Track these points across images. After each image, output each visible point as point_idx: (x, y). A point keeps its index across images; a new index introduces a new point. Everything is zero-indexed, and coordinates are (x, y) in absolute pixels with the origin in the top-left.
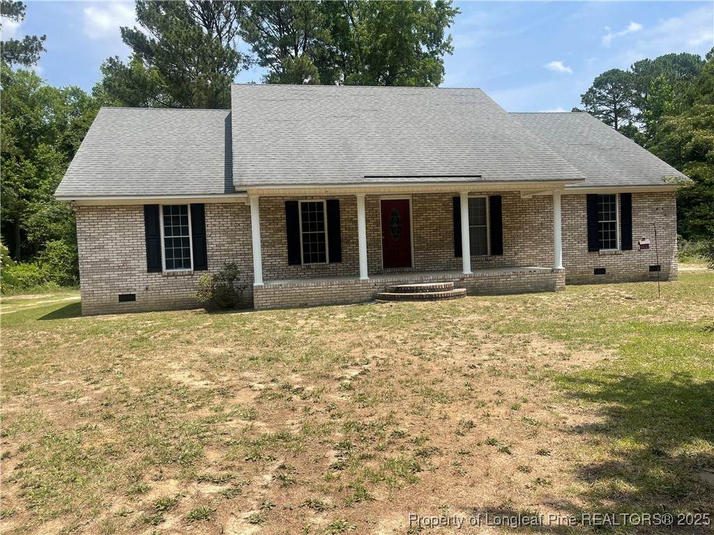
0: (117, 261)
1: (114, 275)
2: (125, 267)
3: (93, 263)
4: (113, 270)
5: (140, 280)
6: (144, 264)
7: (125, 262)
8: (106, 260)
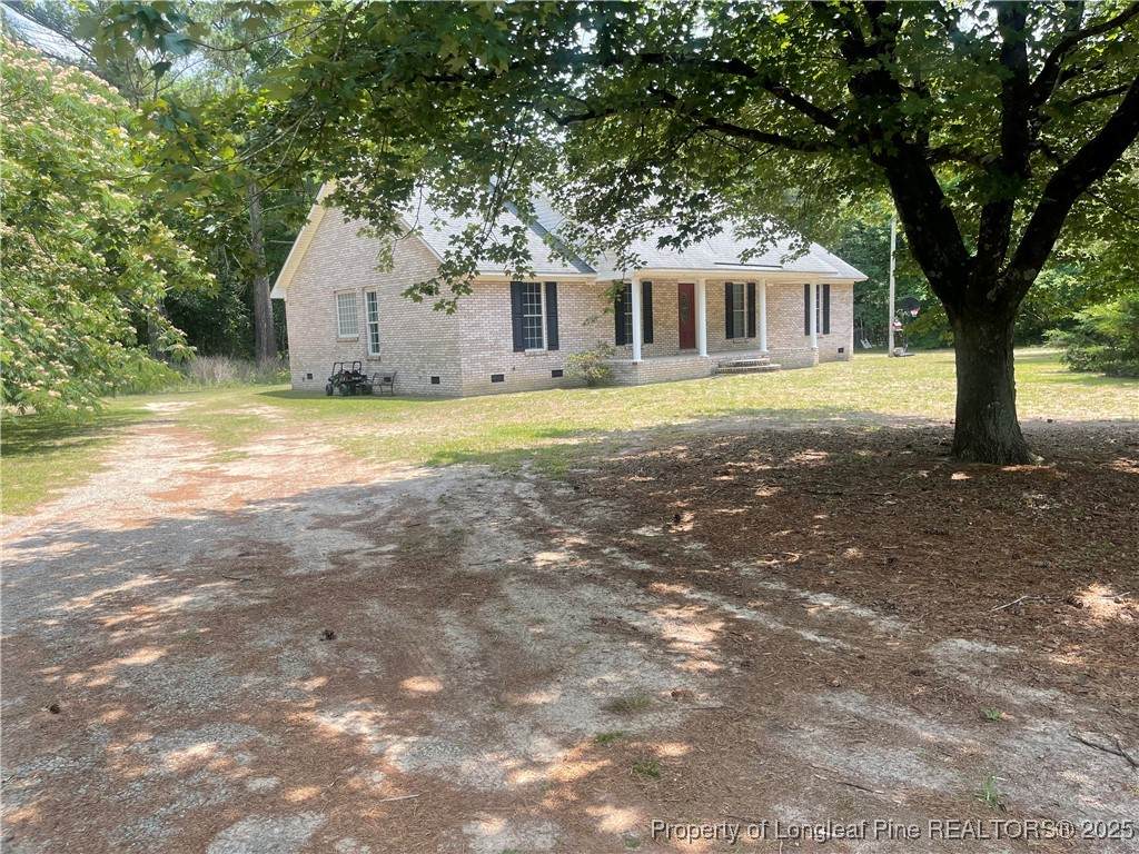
0: (490, 340)
1: (487, 354)
2: (495, 347)
3: (471, 342)
4: (486, 349)
5: (508, 360)
6: (510, 343)
7: (496, 341)
8: (481, 339)
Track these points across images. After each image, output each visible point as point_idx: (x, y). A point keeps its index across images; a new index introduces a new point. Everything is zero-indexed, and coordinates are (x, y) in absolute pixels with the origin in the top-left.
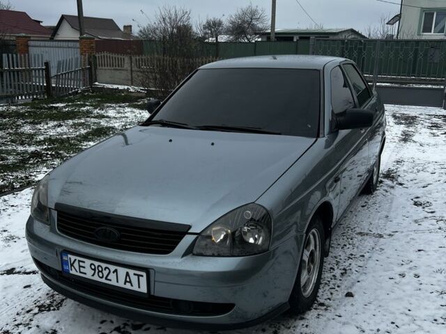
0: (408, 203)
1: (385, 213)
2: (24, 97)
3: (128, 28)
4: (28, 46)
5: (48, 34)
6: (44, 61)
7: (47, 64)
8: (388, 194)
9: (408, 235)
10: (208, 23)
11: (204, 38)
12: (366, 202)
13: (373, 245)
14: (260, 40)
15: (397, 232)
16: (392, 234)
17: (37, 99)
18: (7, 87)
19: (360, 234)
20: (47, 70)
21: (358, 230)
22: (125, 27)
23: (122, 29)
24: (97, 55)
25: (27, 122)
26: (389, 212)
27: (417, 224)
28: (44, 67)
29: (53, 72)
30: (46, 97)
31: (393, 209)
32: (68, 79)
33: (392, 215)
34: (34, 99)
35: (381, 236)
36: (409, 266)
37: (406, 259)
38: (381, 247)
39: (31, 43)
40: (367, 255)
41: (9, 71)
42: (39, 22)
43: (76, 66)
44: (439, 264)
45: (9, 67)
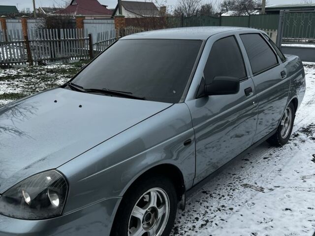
0: (308, 158)
1: (280, 166)
2: (74, 59)
3: (164, 8)
4: (83, 23)
5: (110, 14)
6: (89, 33)
7: (90, 35)
8: (296, 147)
9: (286, 192)
10: (225, 3)
11: (221, 14)
12: (271, 154)
13: (248, 198)
14: (258, 13)
15: (279, 187)
16: (273, 188)
17: (83, 60)
18: (68, 51)
19: (246, 186)
20: (90, 39)
21: (245, 182)
22: (161, 8)
23: (159, 9)
24: (125, 29)
25: (64, 76)
26: (284, 166)
27: (302, 181)
28: (88, 38)
29: (95, 41)
30: (89, 58)
31: (289, 164)
32: (105, 46)
33: (285, 169)
34: (81, 60)
35: (262, 190)
36: (266, 225)
37: (269, 217)
38: (253, 202)
39: (85, 21)
40: (235, 209)
41: (65, 41)
42: (105, 6)
43: (111, 37)
44: (296, 226)
45: (64, 38)
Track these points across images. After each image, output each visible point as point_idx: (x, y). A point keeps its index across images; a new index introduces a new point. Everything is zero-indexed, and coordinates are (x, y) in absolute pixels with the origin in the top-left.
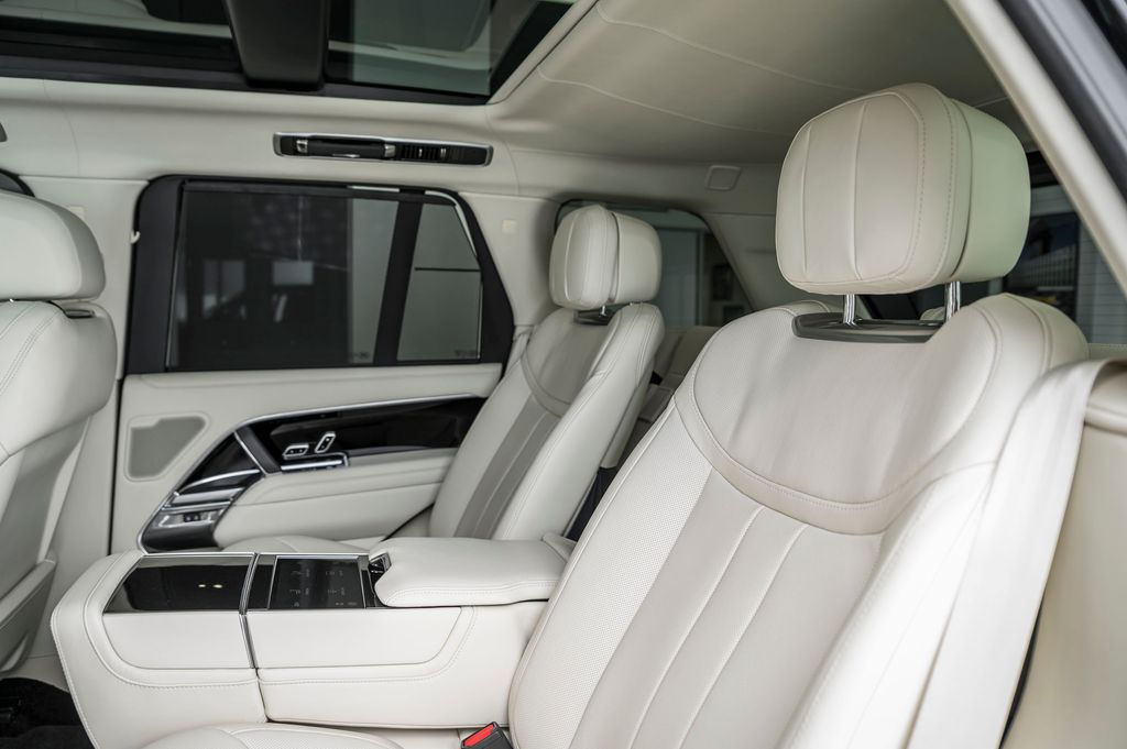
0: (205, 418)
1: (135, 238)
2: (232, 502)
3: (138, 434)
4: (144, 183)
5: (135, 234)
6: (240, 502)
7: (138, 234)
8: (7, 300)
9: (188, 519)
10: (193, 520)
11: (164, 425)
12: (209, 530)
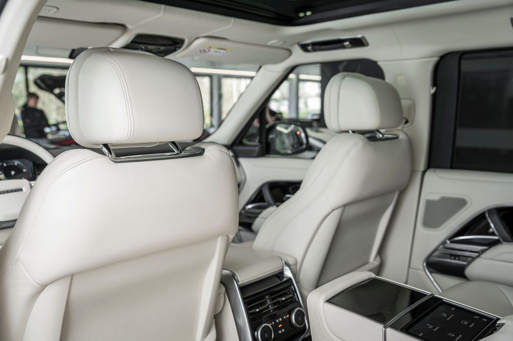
0: (468, 199)
1: (433, 91)
2: (480, 254)
3: (429, 203)
4: (436, 59)
5: (433, 88)
6: (484, 255)
7: (435, 88)
8: (347, 132)
9: (452, 258)
10: (455, 259)
11: (444, 201)
12: (463, 268)
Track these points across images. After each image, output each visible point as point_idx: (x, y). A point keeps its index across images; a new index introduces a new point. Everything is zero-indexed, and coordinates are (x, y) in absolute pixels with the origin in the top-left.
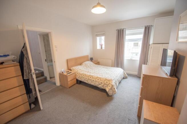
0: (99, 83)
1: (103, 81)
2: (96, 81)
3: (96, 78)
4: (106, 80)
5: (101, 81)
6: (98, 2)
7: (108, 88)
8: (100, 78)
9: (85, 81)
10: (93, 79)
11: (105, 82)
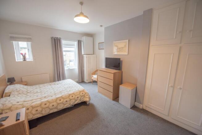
0: (75, 100)
1: (78, 95)
2: (71, 100)
3: (69, 96)
4: (80, 92)
5: (76, 95)
6: (81, 12)
7: (87, 98)
8: (73, 94)
9: (51, 112)
10: (65, 100)
11: (81, 94)
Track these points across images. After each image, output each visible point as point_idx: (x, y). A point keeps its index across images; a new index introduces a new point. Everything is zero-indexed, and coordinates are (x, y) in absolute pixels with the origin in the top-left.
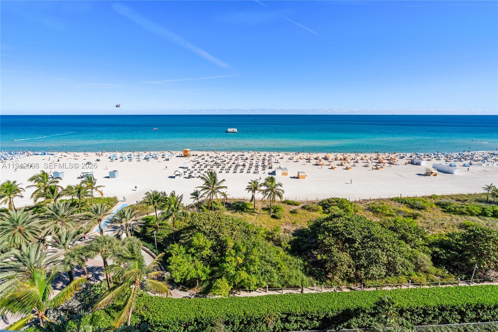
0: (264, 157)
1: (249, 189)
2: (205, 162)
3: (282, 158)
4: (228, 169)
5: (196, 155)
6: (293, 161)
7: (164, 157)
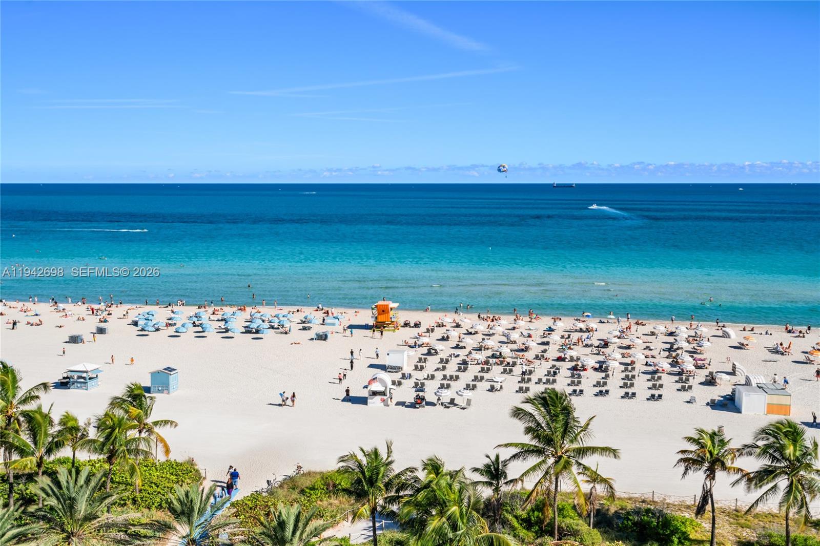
0: (671, 339)
1: (690, 462)
2: (457, 352)
3: (741, 347)
4: (548, 381)
5: (417, 325)
6: (787, 359)
7: (309, 328)
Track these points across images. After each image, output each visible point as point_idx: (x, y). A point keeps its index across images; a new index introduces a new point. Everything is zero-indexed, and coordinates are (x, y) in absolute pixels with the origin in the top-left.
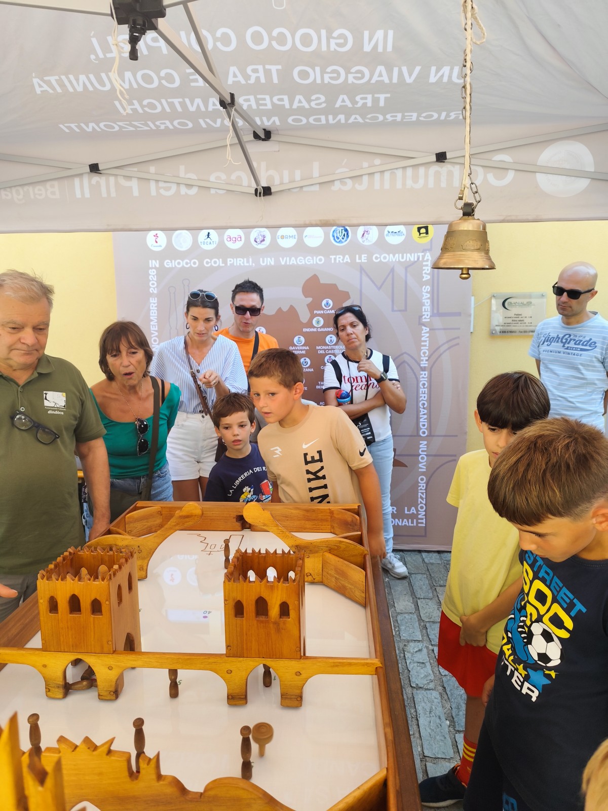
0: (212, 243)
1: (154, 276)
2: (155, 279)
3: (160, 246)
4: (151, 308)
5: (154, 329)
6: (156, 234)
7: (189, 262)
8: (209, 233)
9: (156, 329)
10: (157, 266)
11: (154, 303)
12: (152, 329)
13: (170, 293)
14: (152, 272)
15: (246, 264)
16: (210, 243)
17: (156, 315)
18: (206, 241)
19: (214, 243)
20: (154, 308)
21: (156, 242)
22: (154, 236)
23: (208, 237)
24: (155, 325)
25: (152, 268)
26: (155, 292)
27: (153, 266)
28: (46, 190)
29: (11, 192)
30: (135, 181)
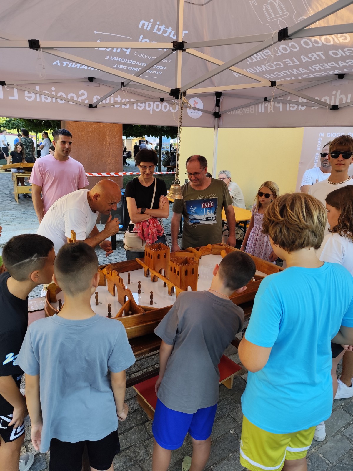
1: (320, 141)
4: (316, 158)
10: (323, 136)
14: (320, 139)
17: (317, 162)
20: (317, 158)
25: (320, 137)
27: (321, 136)
28: (250, 109)
29: (239, 111)
30: (281, 104)
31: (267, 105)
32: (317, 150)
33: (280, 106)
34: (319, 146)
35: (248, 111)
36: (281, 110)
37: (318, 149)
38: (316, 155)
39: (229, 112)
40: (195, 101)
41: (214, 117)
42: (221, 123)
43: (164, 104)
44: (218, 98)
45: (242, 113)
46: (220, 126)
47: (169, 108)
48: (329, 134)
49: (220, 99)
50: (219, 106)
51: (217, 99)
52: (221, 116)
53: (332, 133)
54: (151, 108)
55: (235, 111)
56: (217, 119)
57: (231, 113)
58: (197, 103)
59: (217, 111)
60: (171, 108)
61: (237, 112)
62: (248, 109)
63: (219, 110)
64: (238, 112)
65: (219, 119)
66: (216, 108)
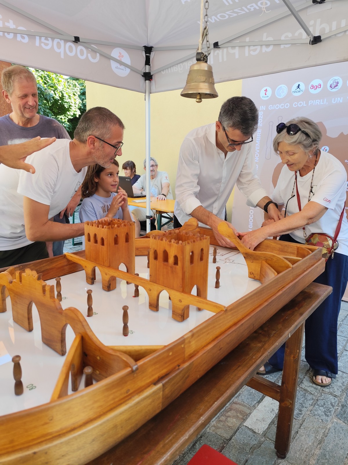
0: (300, 91)
1: (261, 116)
2: (262, 118)
3: (268, 97)
4: (257, 136)
5: (257, 148)
6: (266, 89)
7: (283, 105)
8: (299, 85)
9: (259, 148)
10: (264, 109)
11: (260, 133)
12: (256, 148)
13: (270, 126)
14: (261, 113)
15: (321, 103)
16: (299, 92)
17: (260, 140)
18: (296, 90)
19: (302, 91)
20: (259, 136)
21: (266, 94)
22: (265, 91)
23: (298, 88)
24: (258, 146)
26: (261, 126)
27: (262, 110)
29: (177, 67)
30: (237, 48)
31: (218, 53)
33: (236, 51)
39: (163, 70)
40: (120, 53)
41: (143, 79)
42: (153, 88)
43: (80, 47)
44: (148, 55)
46: (152, 91)
47: (87, 55)
48: (271, 106)
49: (150, 56)
50: (149, 65)
51: (146, 56)
52: (153, 77)
53: (274, 105)
54: (62, 50)
55: (172, 68)
56: (147, 82)
57: (167, 72)
58: (123, 56)
59: (147, 71)
60: (89, 55)
61: (174, 69)
63: (150, 69)
64: (176, 69)
65: (150, 82)
66: (145, 67)
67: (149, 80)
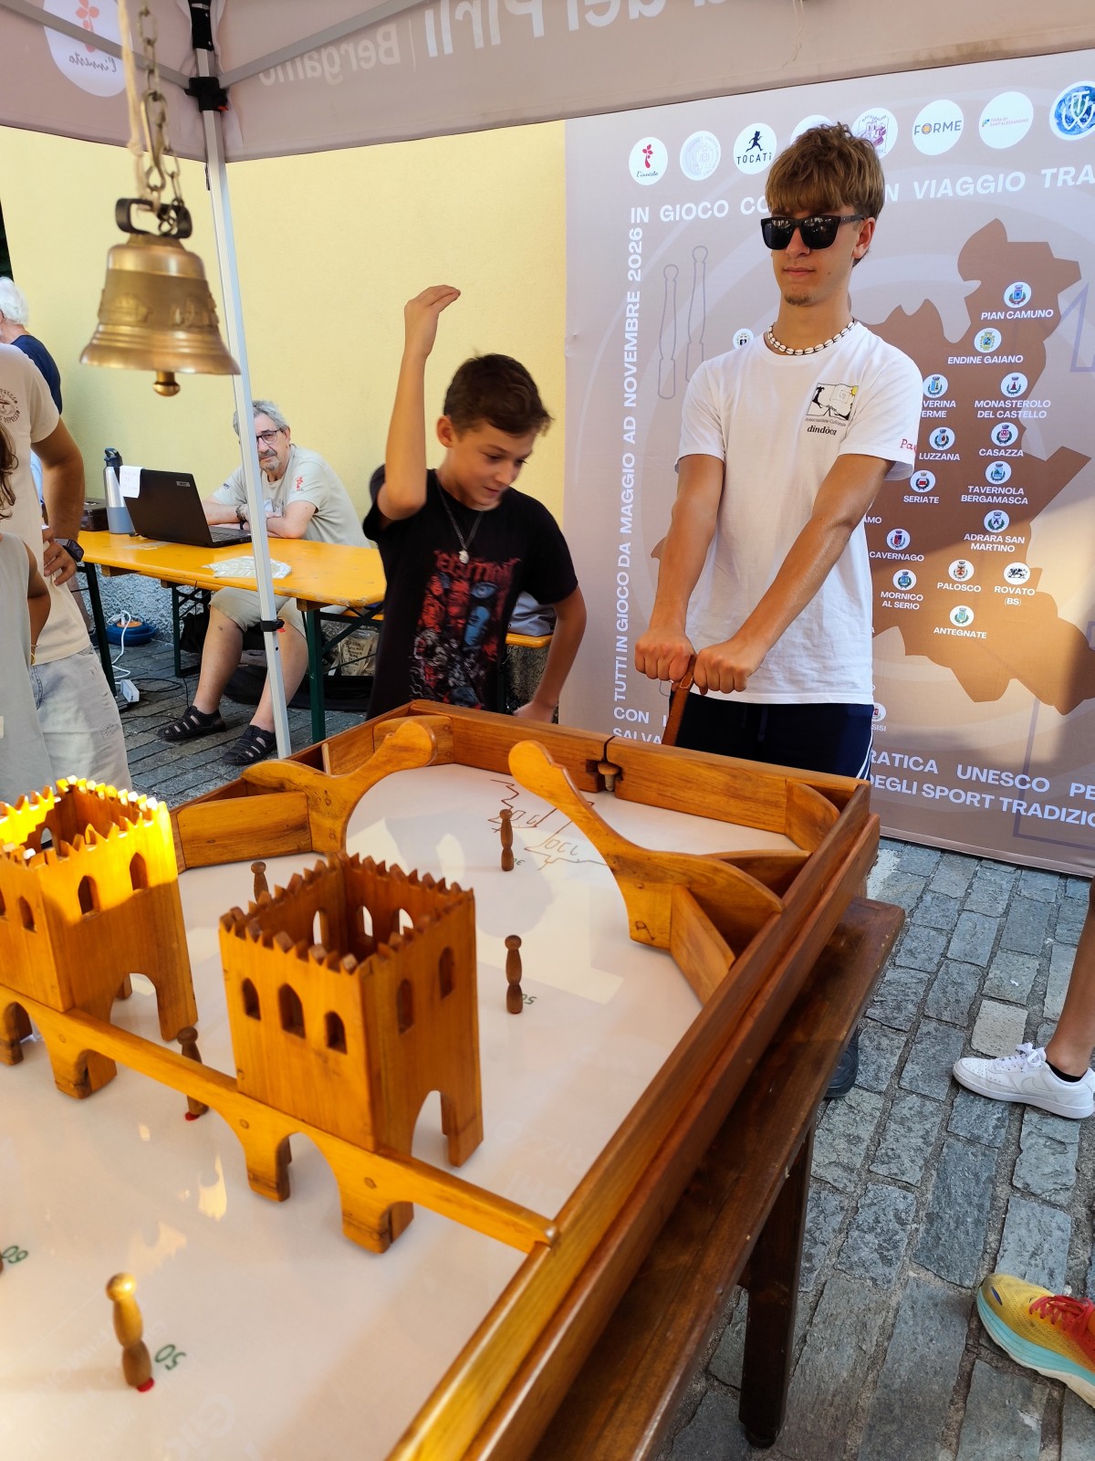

= WHAT THIS TASK INVOLVES =
Format everything from the start of the material through the line containing "8: (481, 339)", inclusive, as a JSON list of strings with one string per line and no blank lines. Leave out the picture lines.

= SOLUTION TO THE EXERCISE =
[
  "Track these points across images. After each image, output each visible point as point_idx: (x, y). A point keeps its index across images; a new index introduces a new point. Everything is zero-indexed, and coordinates are (x, y) in absolute pixels with the origin in the top-left.",
  "0: (117, 261)",
  "1: (114, 275)",
  "2: (125, 267)",
  "3: (93, 263)",
  "4: (113, 270)",
  "5: (140, 280)",
  "6: (144, 264)",
  "7: (125, 262)",
  "8: (106, 260)",
  "0: (490, 340)",
  "1: (487, 354)",
  "2: (495, 347)",
  "3: (471, 342)",
  "4: (486, 349)",
  "5: (508, 360)",
  "6: (510, 343)",
  "7: (496, 341)",
  "8: (481, 339)"
]